**Materials provided:**
========================================================================

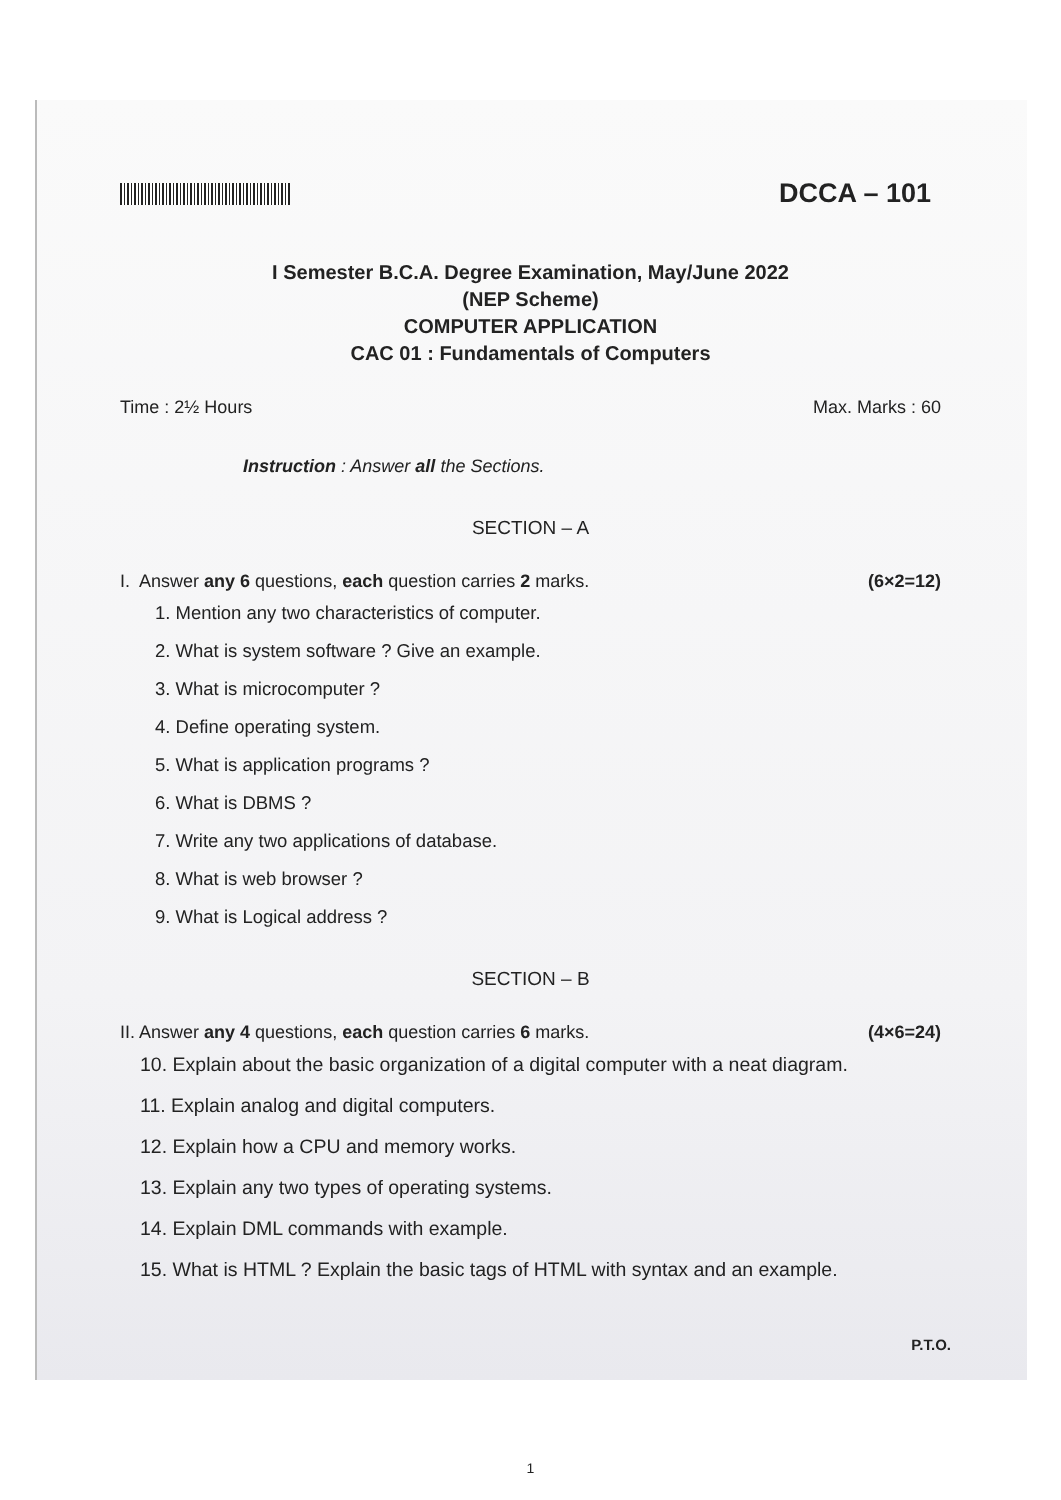DCCA – 101
I Semester B.C.A. Degree Examination, May/June 2022
(NEP Scheme)
COMPUTER APPLICATION
CAC 01 : Fundamentals of Computers
Time : 2½ Hours Max. Marks : 60
Instruction : Answer all the Sections.
SECTION – A
I. Answer any 6 questions, each question carries 2 marks. (6×2=12)
1. Mention any two characteristics of computer.
2. What is system software ? Give an example.
3. What is microcomputer ?
4. Define operating system.
5. What is application programs ?
6. What is DBMS ?
7. Write any two applications of database.
8. What is web browser ?
9. What is Logical address ?
SECTION – B
II. Answer any 4 questions, each question carries 6 marks. (4×6=24)
10. Explain about the basic organization of a digital computer with a neat diagram.
11. Explain analog and digital computers.
12. Explain how a CPU and memory works.
13. Explain any two types of operating systems.
14. Explain DML commands with example.
15. What is HTML ? Explain the basic tags of HTML with syntax and an example.
P.T.O.
1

========================================================================

**Task directions:** When you repeat the data, keep every line exact and drop the images.

**Exercise result:**
DCCA – 101
I Semester B.C.A. Degree Examination, May/June 2022
(NEP Scheme)
COMPUTER APPLICATION
CAC 01 : Fundamentals of Computers
Time : 2½ Hours Max. Marks : 60
Instruction : Answer all the Sections.
SECTION – A
I. Answer any 6 questions, each question carries 2 marks. (6×2=12)
1. Mention any two characteristics of computer.
2. What is system software ? Give an example.
3. What is microcomputer ?
4. Define operating system.
5. What is application programs ?
6. What is DBMS ?
7. Write any two applications of database.
8. What is web browser ?
9. What is Logical address ?
SECTION – B
II. Answer any 4 questions, each question carries 6 marks. (4×6=24)
10. Explain about the basic organization of a digital computer with a neat diagram.
11. Explain analog and digital computers.
12. Explain how a CPU and memory works.
13. Explain any two types of operating systems.
14. Explain DML commands with example.
15. What is HTML ? Explain the basic tags of HTML with syntax and an example.
P.T.O.
1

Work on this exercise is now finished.